Let’s put aside the very, very popular feeling in the U.K. that most, if not all, of Thatcher’s “innovations” were extremely disastrous to the socioeconomic makeup of anywhere but the Home Counties.
Instead let’s focus on this comment:
“The current public housing system, including HUD itself, rationalizes structure and process over social outcomes, a particularly poor set of choices in the face of the budget numbers that are provided for our programs,” said Gregory Russ, Executive Director, Cambridge Housing Authority.
The current HUD director Julián Castro is actually a well-known social outcomes kind of leader, so let’s not insult the intentions of HUD in an effort to promote a U.K. housing system. You don't need to look far for an example: he wants landlords to rent to convicted criminals.
Instead, let's discuss an implementation of the Large Scale Voluntary Transfer. Isn’t this nothing more than a privatization of the housing system?
Answer me this, where in this program do the needs of American families outweigh the need of private investors to see a return?
The answer is, it doesn’t.
The LSVT estates of London itself contain far greater benefits that the ghettos of any large American city. There is greater access to public transport, more jobs, less discrimination and more integration.
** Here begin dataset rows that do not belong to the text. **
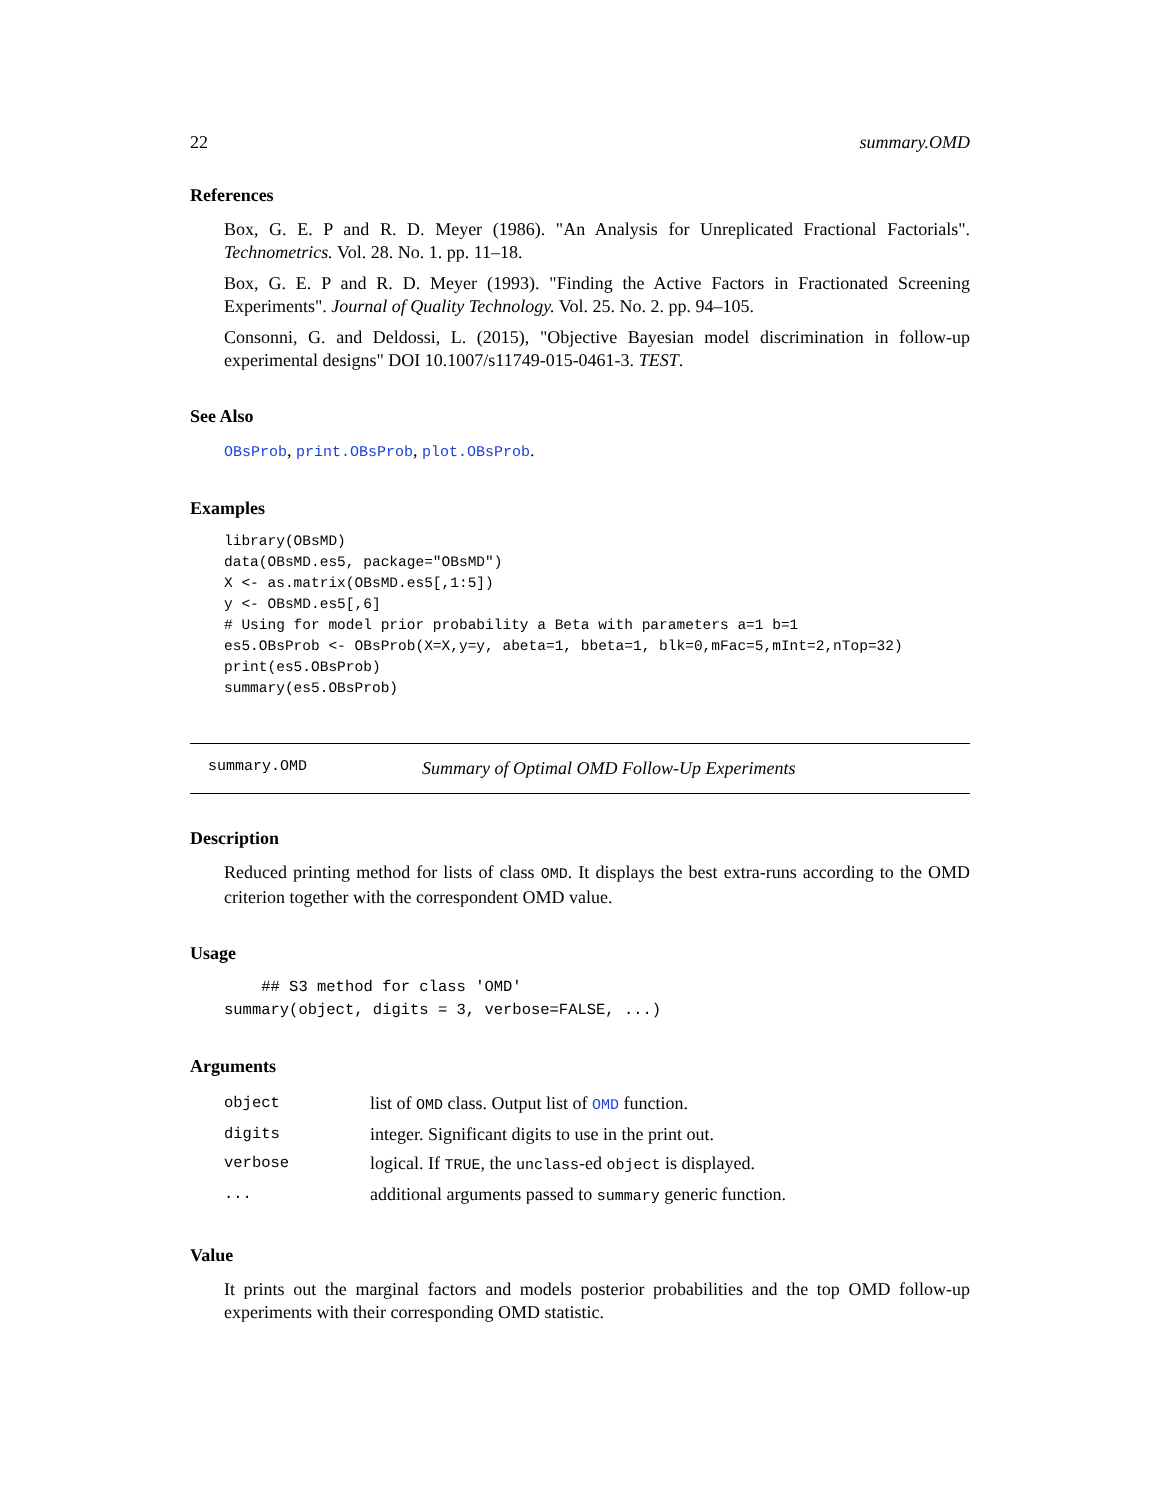22 summary.OMD
References
Box, G. E. P and R. D. Meyer (1986). "An Analysis for Unreplicated Fractional Factorials". Technometrics. Vol. 28. No. 1. pp. 11–18.
Box, G. E. P and R. D. Meyer (1993). "Finding the Active Factors in Fractionated Screening Experiments". Journal of Quality Technology. Vol. 25. No. 2. pp. 94–105.
Consonni, G. and Deldossi, L. (2015), "Objective Bayesian model discrimination in follow-up experimental designs" DOI 10.1007/s11749-015-0461-3. TEST.
See Also
OBsProb, print.OBsProb, plot.OBsProb.
Examples
library(OBsMD)
data(OBsMD.es5, package="OBsMD")
X <- as.matrix(OBsMD.es5[,1:5])
y <- OBsMD.es5[,6]
# Using for model prior probability a Beta with parameters a=1 b=1
es5.OBsProb <- OBsProb(X=X,y=y, abeta=1, bbeta=1, blk=0,mFac=5,mInt=2,nTop=32)
print(es5.OBsProb)
summary(es5.OBsProb)
summary.OMD Summary of Optimal OMD Follow-Up Experiments
Description
Reduced printing method for lists of class OMD. It displays the best extra-runs according to the OMD criterion together with the correspondent OMD value.
Usage
    ## S3 method for class 'OMD'
summary(object, digits = 3, verbose=FALSE, ...)
Arguments
| object | list of OMD class. Output list of OMD function. |
| digits | integer. Significant digits to use in the print out. |
| verbose | logical. If TRUE , the unclass -ed object is displayed. |
| ... | additional arguments passed to summary generic function. |
Value
It prints out the marginal factors and models posterior probabilities and the top OMD follow-up experiments with their corresponding OMD statistic.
Plus, there is a greater absence of food deserts, which, according to the American Nutrition Association, are defined as parts of the country vapid of fresh fruit, vegetables, and other healthful whole foods, usually found in impoverished areas. This is a much larger issue to affordable housing in the United States.
So one would think there are more success stories in the UK. And, they'd be wrong to do so.
Despite these touted benefits, the citizenry achieve a higher class standing at no greater rate in the U.S. Correct me, if I’m wrong, after all you are the experts.
"…I believe that the United States' traditional public housing program is no longer viable in its current form to continue serving the needs of low-income Americans," said Richard Gentry, president and chief executive officer, San Diego Housing Commission.
That may be the case, but looking for an answer in the U.K. affordable housing finance model will not help more Americans achieve the American Dream.
This white paper from the U.K. Housing Corporation states, "There is little difference in the income profiles between non-LSVT housing association and LSVT housing association households in the South East."
So the people are just as bad off, regardless of how their housing is financed. Is this the answer we want?
It’s naïve to think housing policy benefits can be adopted without assuming housing policy negatives.
If Politicos want to refinance HUD, fine.
But they shouldn’t start by looking in the wrong place.